図8Aおよび図8Bにおいて、映像によるエフェクトと同時に、あるいは映像によるエフェクトに代えて、サウンドによるエフェクトを加えてもよい。
図9は、本実施の形態の画像生成装置200による拡張現実画像生成のさらに別の例を説明する図である。
図9は、ユーザが手にした仮想オブジェクトである剣560が図5Aのコーヒーカップ510に接触したときの画面例を示す。ユーザの手に装着されたトラッカ500が検出するユーザの手の位置情報をオフセットすることでユーザが手にした仮想的な剣560の位置を計算することできる。接触判定部247は、剣560の位置とコーヒーカップ510の位置が所定の距離以内まで近づいたとき、剣560がコーヒーカップ510に接触したと判定し、AR領域判定部248は、剣が接触したコーヒーカップ510をAR領域と判定する。AR生成部234は、コーヒーカップ510の領域に二つに割れた仮想的なコーヒーカップ514の画像を重畳する。

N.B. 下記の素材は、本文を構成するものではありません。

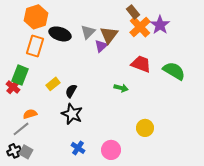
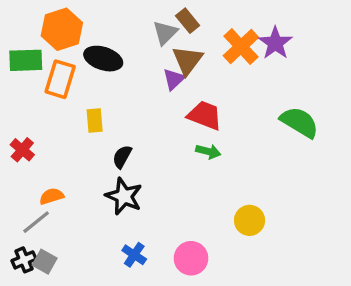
brown rectangle: (133, 12) -> (188, 21), moved
gray triangle: (88, 32) -> (165, 33), moved
red trapezoid: (141, 64) -> (205, 115), moved
green rectangle: (20, 75) -> (26, 60), moved, turned 66
yellow rectangle: (53, 84) -> (95, 121), moved, turned -56

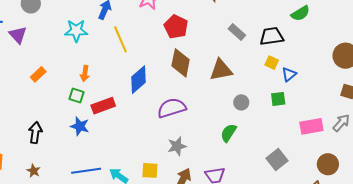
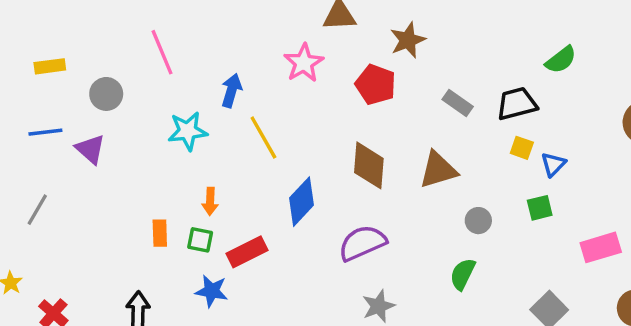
red pentagon: (176, 27) -> (376, 84), moved
orange rectangle: (38, 74) -> (160, 233), moved, turned -42

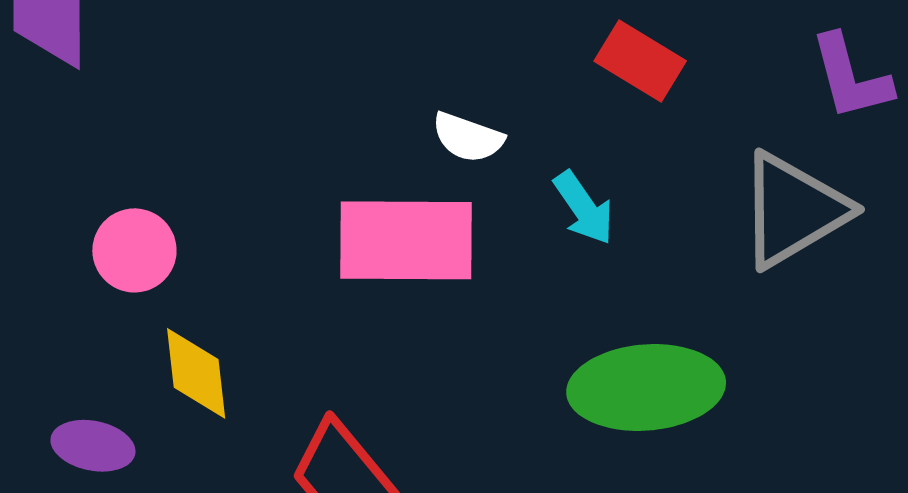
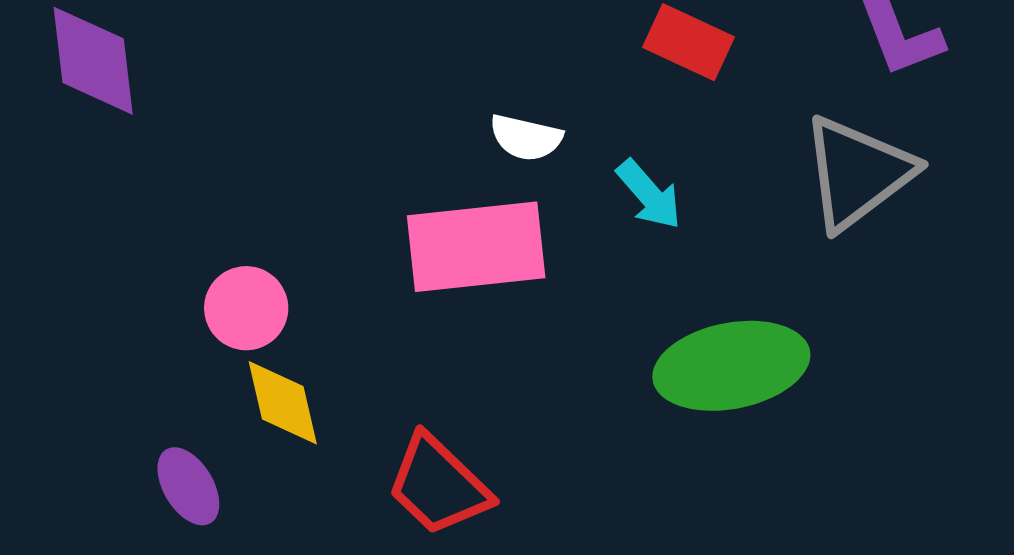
pink circle: (134, 250) -> (246, 308), moved
purple ellipse: (93, 446) -> (188, 486), turned 54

図10Aおよび図10Bは、本実施の形態の画像生成装置200による拡張現実画像生成のさらに別の例を説明する図である。
図10Aに示すように、ユーザが手で部屋の壁を叩くと、壁全体がAR領域となり、現実世界の壁の形状に合わせて生成された仮想的なブロック塀がCGで部屋の壁全体に描画される。また、ユーザの手が触れた壁の箇所にはブロック塀が壊れて穴が空いたような画像が描画される。
ユーザが壁をさらに押したり叩いたりすると、図10Bに示すように、仮想的なブロック塀が部屋の壁の向こう側に倒れて、壁の向こう側にある仮想世界が表示されるような仮想的な演出を加えることもできる。
以上述べたように、本実施の形態の画像生成装置200によれば、ユーザの身体部位が接触した現実空間の箇所を拡張現実画像が生成されるAR領域として指定することができる。ユーザは身体部位を自由に動かして現実空間に触れることにより、AR領域を自由に指定することができる。これにより、カメラ画像に突如としてAR効果が加わるのではなく、ユーザの身体部位が接触した領域にAR効果が加わるので、現実映像から拡張現実映像へ移行する際の違和感が軽減するとともに、身体的な臨場感をもつことができる。
以上、本発明を実施の形態をもとに説明した。実施の形態は例示であり、それらの各構成要素や各処理プロセスの組合せにいろいろな変形例が可能なこと、またそうした変形例も本発明の範囲にあることは当業者に理解されるところである。